The real mistake that INFS made is that it significantly invested in inventory at the worst possible time. Inventory on hand increased from $62M at the end of 2003 to $155M at the end of 2004. Of the $93M increase, $73M came in the form of “finished goods” (see Note #3 of 2004 10K) which is basically finished projectors sitting in the company’s warehouse, collecting dust and depreciating every single day.

Just as the company significantly invested in inventory, ASP (average sales price) continued their sharp declines …. (all data is from the 10K’s)

2006 (vs. 20005)……-15.5%
2005 ……..-17%
2004………-20%
2003………-27%

This has cost the company dearly in the form of severe gross margin compression as INFS had to lower prices and simply write-off a big chunk of inventory in 2005. Gross Margins fell to 8% in 2005 (this includes the $27M inventory write-off) and 15% in 2006.

On its own terms this is bad enough, however this becomes even a bigger problem when you consider the fact that INFS operates in a highly competitive industry and really cannot afford such missteps.
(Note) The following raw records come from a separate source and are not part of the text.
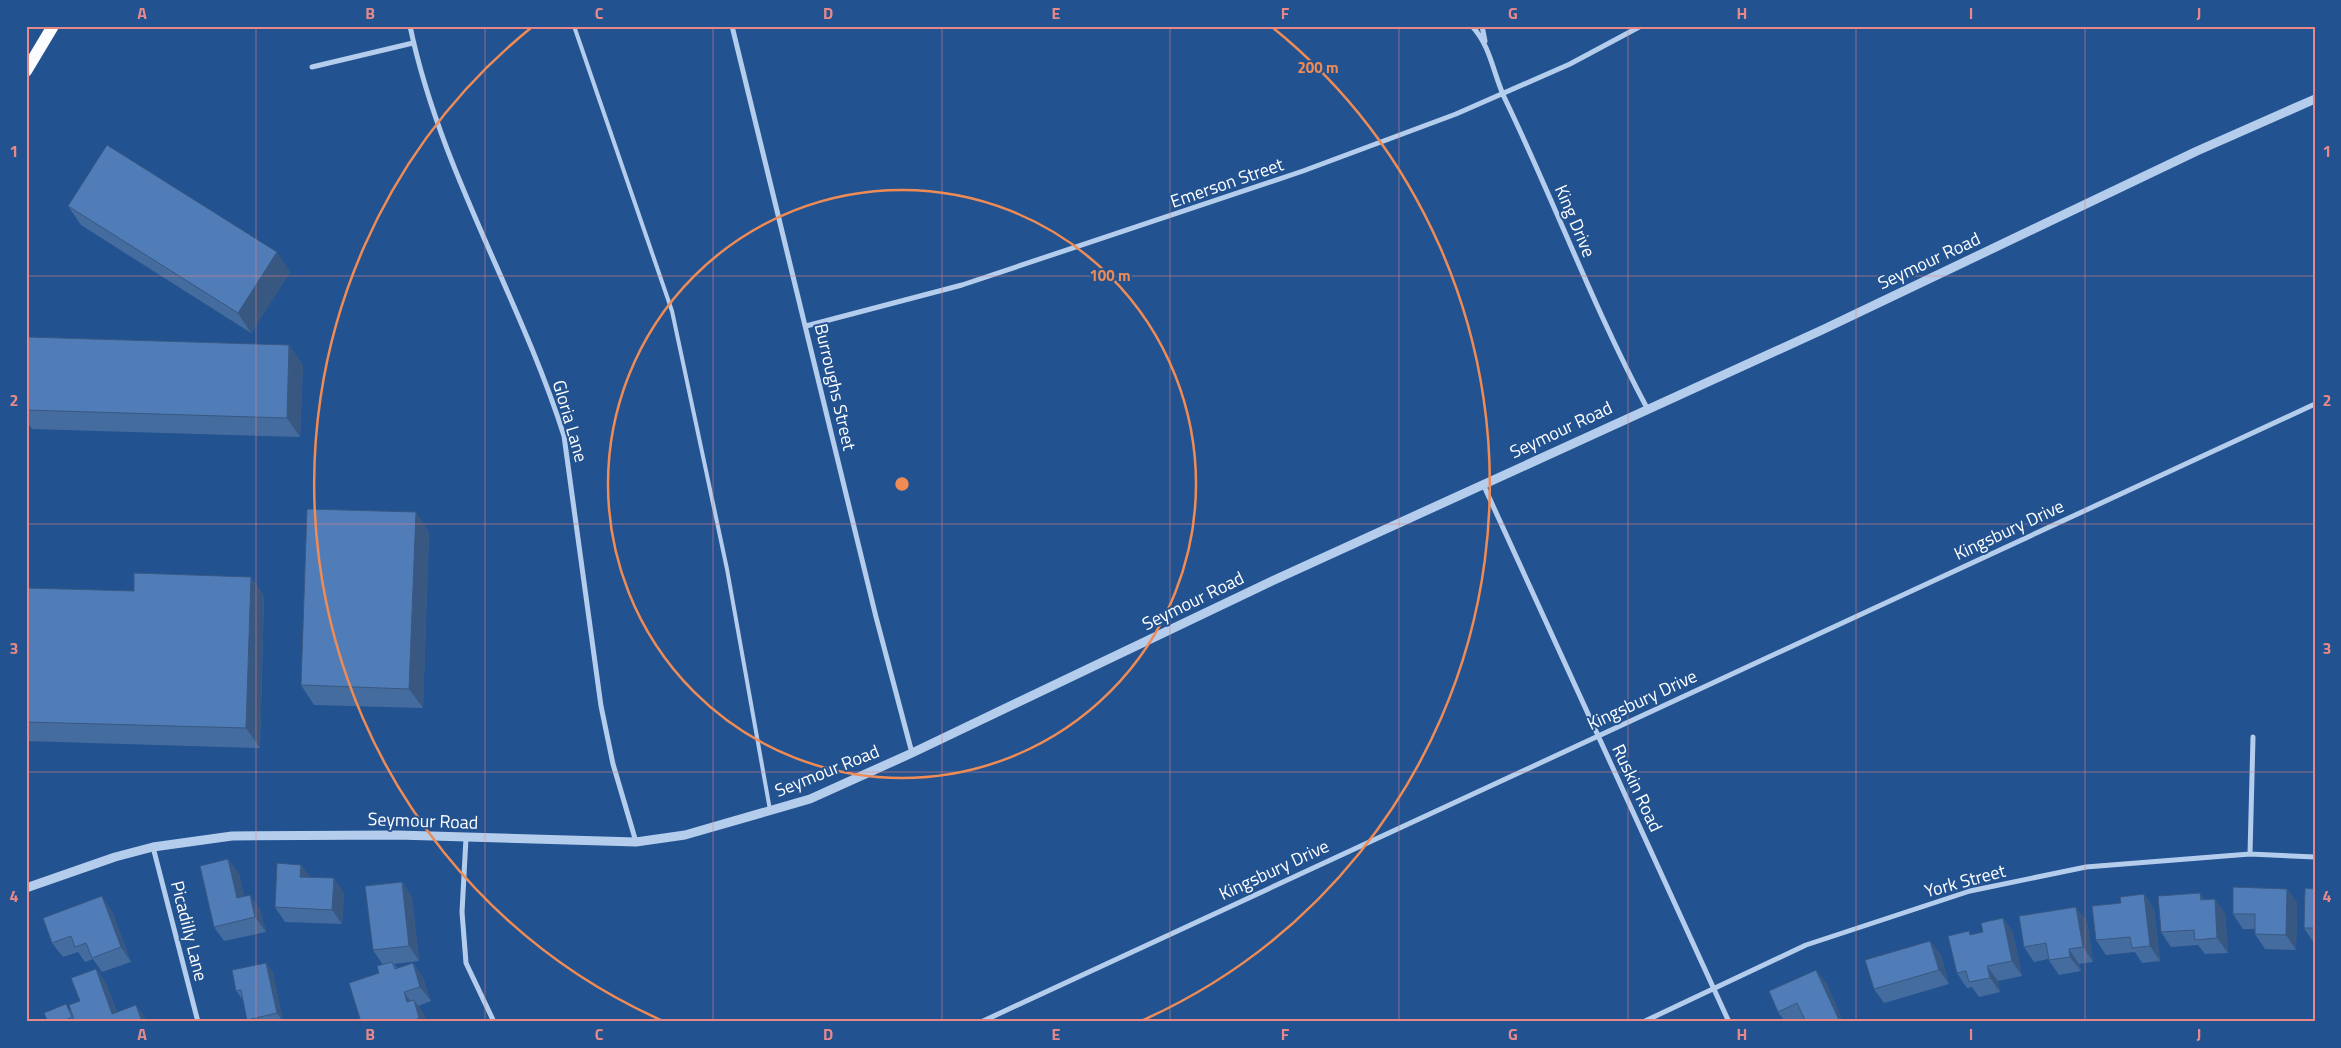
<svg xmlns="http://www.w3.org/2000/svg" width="2341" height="1048" font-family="'Titillium Web',sans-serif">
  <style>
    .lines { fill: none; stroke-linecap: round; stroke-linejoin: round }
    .service { stroke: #b4cdec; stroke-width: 4 }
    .minor { stroke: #b4cdec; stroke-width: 5 }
    .tertiary { stroke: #b4cdec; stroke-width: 9 }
    .primary { stroke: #fafcff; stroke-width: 12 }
    .wall { fill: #456c9e }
    .shaded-wall { fill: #385881 }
    .building { fill: #507db8; stroke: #385881 }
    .grid { fill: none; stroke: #e88989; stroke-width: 1; stroke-opacity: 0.55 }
    .ring { fill: none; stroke: #ef8b55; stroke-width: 2.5 }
    .labels { text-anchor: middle; stroke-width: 4; stroke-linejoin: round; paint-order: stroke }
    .street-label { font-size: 18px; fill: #fff; stroke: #235290 }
    .centre { fill: #ef8b55; stroke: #235290; stroke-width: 2.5 }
    .ring-label { font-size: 15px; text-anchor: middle; font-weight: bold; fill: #ef8b55; stroke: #235290; stroke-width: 4; stroke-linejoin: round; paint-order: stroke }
    .neatline { fill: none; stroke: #e88989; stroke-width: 2 }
    .grid-label { font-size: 16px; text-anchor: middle; font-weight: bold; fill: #e88989 }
  </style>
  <rect width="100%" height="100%" fill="#235290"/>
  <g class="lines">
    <!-- service -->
    <path class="service" d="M574,26L672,311L727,569L770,810"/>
    <!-- minor -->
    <path class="minor" d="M410,26C440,170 520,297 564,436L601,706L613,764L636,842
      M732,26L876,617L912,753
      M1472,26C1492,48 1493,75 1506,101C1555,203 1594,309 1647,408
      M1482,26L1485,41
      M312,67L413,43
      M806,326L962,285L1303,171L1456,114L1570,64L1641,26
      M1483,484L1729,1022
      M466,838L462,912L466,963L494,1022
      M153,847L198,1022
      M2250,854L2253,737
      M981,1022L2315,404
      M1643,1022L1806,945L1970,891L2086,867L2250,854L2315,857"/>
    <!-- tertiary -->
    <path class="tertiary" d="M26,888L115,857L153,847L232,836L397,835L636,842L685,835L810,799L912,753L1272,581L1822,330L2197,151L2315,99"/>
    <!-- primary -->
    <path class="primary" d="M26,71L53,26"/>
  </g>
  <!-- wall -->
  <path class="wall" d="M68,206L290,272L251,333L81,225Z
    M26,337L289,345L303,365L300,437L32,429L26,421Z
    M429,532L423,708L314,705L301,685Z
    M251,577L264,596L260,748L26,741V588L134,591Z
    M228,859L239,874L244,897L250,895L260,910L266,932L224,941L214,927Z
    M301,865L310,877L344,893L342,924L285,922L275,907Z
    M402,882L412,897L419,961L394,964L397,968L413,963L423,978L431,1001L418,1006L424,1014L426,1022H361L383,965L373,950Z
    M2287,889L2297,903L2296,950L2265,949L2255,934V929H2243L2233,914Z
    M2315,889V943H2314L2304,928Z
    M2144,894L2154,909L2160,961L2142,963L2135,952L2106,955L2096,940L2121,903Z
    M2205,899L2225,913L2228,953L2205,954L2198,945L2171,947L2161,932Z
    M112,911L131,962L102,972L93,959L85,962L78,952L63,957L52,943Z
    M2003,918L2013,933L2022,976L1998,981L2000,992L1979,997L1972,987L1967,988L1957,973L1971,935L1983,932Z
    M2087,921L2093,962L2079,964L2081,971L2059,975L2048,959L2034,962L2024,947Z
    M1930,941L1941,955L1949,984L1884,1003L1874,989Z
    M266,963L273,973L283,1022H249L247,1020L244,1001L236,991Z
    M96,969L106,983L117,1013L136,1005L147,1022H48L70,1009L80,1001Z
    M1816,970L1827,984L1843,1022H1806L1805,1019L1799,1022H1785L1778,1012Z"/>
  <!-- shaded-wall -->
  <path class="shaded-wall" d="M277,252L290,272L251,333L238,313Z
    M289,345L303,365L300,437L287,418Z
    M416,512L429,532L423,708L409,689Z
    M251,577L264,596L260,748L246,728Z
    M228,859L239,874L248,913L237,898Z
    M301,865L312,879L300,877Z
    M334,878L344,893L342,924L332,910Z
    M402,882L412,897L419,961L409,946Z
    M2287,889L2297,903L2296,950L2286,935Z
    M2200,893L2211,908L2201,900Z
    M2144,894L2154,909L2160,961L2150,946Z
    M250,895L260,910L266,932L255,917Z
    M102,896L112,911L131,962L121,947Z
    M2215,899L2225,913L2228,953L2217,938Z
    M2076,907L2087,921L2093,962L2083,947Z
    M2003,918L2013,933L2022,976L2012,961Z
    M1930,941L1941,955L1949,984L1939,970Z
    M2069,949L2079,964L2081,971L2070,957Z
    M266,963L273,973L283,1022L277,1013Z
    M413,963L423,978L431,1001L420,987Z
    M1987,966L1998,981L2000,992L1990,978Z
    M96,969L106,983L120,1022L112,1014Z
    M1816,970L1827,984L1843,1022H1840L1839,1020Z
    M404,992L414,1007L407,1002Z
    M414,1000L424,1014L426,1022H422L419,1018Z
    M136,1005L147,1020V1022H142Z"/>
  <!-- building -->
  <path class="building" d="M107,145L277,252L238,313L68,206Z
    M26,337L289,345L287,418L26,410Z
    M307,509L416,512L409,689L301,685Z
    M134,573L251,577L246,728L26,722V588L134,591Z
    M228,859L237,898L250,895L255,917L214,927L200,866Z
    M277,863L301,865L300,877L334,878L332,910L275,907Z
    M402,882L409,946L373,950L365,886Z
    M2233,887L2287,889L2286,935L2255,934V914H2233Z
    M2305,888L2315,889V928H2304Z
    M2200,893L2201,900L2215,899L2217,938L2195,940L2194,930L2161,932L2158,896Z
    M2144,894L2150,946L2132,948L2130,937L2096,940L2092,906L2121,903L2120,897Z
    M102,896L121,947L92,958L86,943L75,947L71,936L52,943L43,918Z
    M2076,907L2083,947L2069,949L2070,957L2049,960L2046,943L2024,947L2019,916Z
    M2003,918L2012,961L1987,966L1990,978L1969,982L1966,971L1957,973L1948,936L1969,931L1970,935L1983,932L1981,923Z
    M1930,941L1939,970L1874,989L1865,960Z
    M392,962L395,969L413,963L420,987L404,992L407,1002L414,1000L419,1018L409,1022H369V1021L361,1022L349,983L379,973L377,966Z
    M266,963L277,1013L247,1020L241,990L236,991L232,970Z
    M96,969L112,1014L136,1005L142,1022H75L69,1005L80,1001L71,978Z
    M1816,970L1839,1020L1834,1022H1806L1797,1003L1778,1012L1769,991Z
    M66,1004L72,1017L61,1022H48L44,1013Z
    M2233,1021L2256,1022H2233Z"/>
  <!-- grid -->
  <path class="grid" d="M256,26V1022M485,26V1022M713,26V1022M942,26V1022M1170,26V1022M1399,26V1022M1628,26V1022M1856,26V1022M2085,26V1022M26,276H2315M26,524H2315M26,772H2315"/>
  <!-- distance rings -->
  <g class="ring">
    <circle cx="902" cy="484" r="294"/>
    <path d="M663 1021A588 588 0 0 1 532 27M1272 27A588 588 0 0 1 1141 1021"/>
  </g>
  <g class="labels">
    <!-- street labels -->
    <g class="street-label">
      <text transform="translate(1227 183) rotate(-19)" y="6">Emerson Street</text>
      <text transform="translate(1575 221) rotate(67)" y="6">King Drive</text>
      <text transform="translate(1929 261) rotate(-25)" y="6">Seymour Road</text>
      <text transform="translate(835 387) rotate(77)" y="6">Burroughs Street</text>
      <text transform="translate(570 421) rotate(74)" y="6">Gloria Lane</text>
      <text transform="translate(1561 430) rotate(-25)" y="6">Seymour Road</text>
      <text transform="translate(2009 530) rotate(-25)" y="6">Kingsbury Drive</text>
      <text transform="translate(1193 601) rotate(-26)" y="6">Seymour Road</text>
      <text transform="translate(1642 700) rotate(-25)" y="6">Kingsbury Drive</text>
      <text transform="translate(827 771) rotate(-22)" y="6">Seymour Road</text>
      <text transform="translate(1637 788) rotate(65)" y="6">Ruskin Road</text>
      <text transform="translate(423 821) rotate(2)" y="6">Seymour Road</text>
      <text transform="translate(1274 870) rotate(-25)" y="6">Kingsbury Drive</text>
      <text transform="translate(1965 881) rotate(-15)" y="6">York Street</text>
      <text transform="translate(189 931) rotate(76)" y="6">Picadilly Lane</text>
    </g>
  </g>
  <circle cx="902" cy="484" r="8" class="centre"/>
  <g class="ring-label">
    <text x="1318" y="73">200 m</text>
    <text x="1110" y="281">100 m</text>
  </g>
  <!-- border -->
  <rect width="2341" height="1048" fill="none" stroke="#235290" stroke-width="55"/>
  <rect x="28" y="28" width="2286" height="992" class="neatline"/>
  <g class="grid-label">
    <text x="142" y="19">A</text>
    <text x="370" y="19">B</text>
    <text x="599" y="19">C</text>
    <text x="828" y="19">D</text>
    <text x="1056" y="19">E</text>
    <text x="1285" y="19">F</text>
    <text x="1513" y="19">G</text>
    <text x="1742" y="19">H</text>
    <text x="1971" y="19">I</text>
    <text x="2199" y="19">J</text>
    <text x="14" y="157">1</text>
    <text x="2327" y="157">1</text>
    <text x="14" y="406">2</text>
    <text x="2327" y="406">2</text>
    <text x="14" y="654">3</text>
    <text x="2327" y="654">3</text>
    <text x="14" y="902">4</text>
    <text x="2327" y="902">4</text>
    <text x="142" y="1040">A</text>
    <text x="370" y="1040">B</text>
    <text x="599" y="1040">C</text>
    <text x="828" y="1040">D</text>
    <text x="1056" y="1040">E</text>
    <text x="1285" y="1040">F</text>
    <text x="1513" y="1040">G</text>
    <text x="1742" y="1040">H</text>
    <text x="1971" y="1040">I</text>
    <text x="2199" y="1040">J</text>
  </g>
</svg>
Unfortunately, business and consumer electronics is not an industry where dumb management will be overcome by superior industry dynamics.

INFS is facing severe price pressures from Asian electronics companies that can produce projectors cheaper, have diversified product lines so they can withstand some margin compression on projectors, and have superior financial position to withstand an industry shake out.

Also driving ASPs lower is the emergence of LCD and Plasma televisions as a real competitor. I called one and visited another high end home entertainment provider and my sense is that projectors (both home entertainment and fixed business use projectors) still provide a bigger and better picture per dollar spent compared to LCD or Plasma televisions in similar price range. However, LCD and Plasma TVs are simply a hot product right now and provide a good enough picture which means they are stealing sales and projector manufacturers must lower prices to compete with these often cheaper alternatives (as well as other projector manufacturers).

I will continue with other bearish aspects in the next post ……


* DISCLOSURE: I or accounts I manage may be long or short any and/or all stocks mentioned in this post. This is not a recommendation to buy or sell any security. For informational and educational purposes only.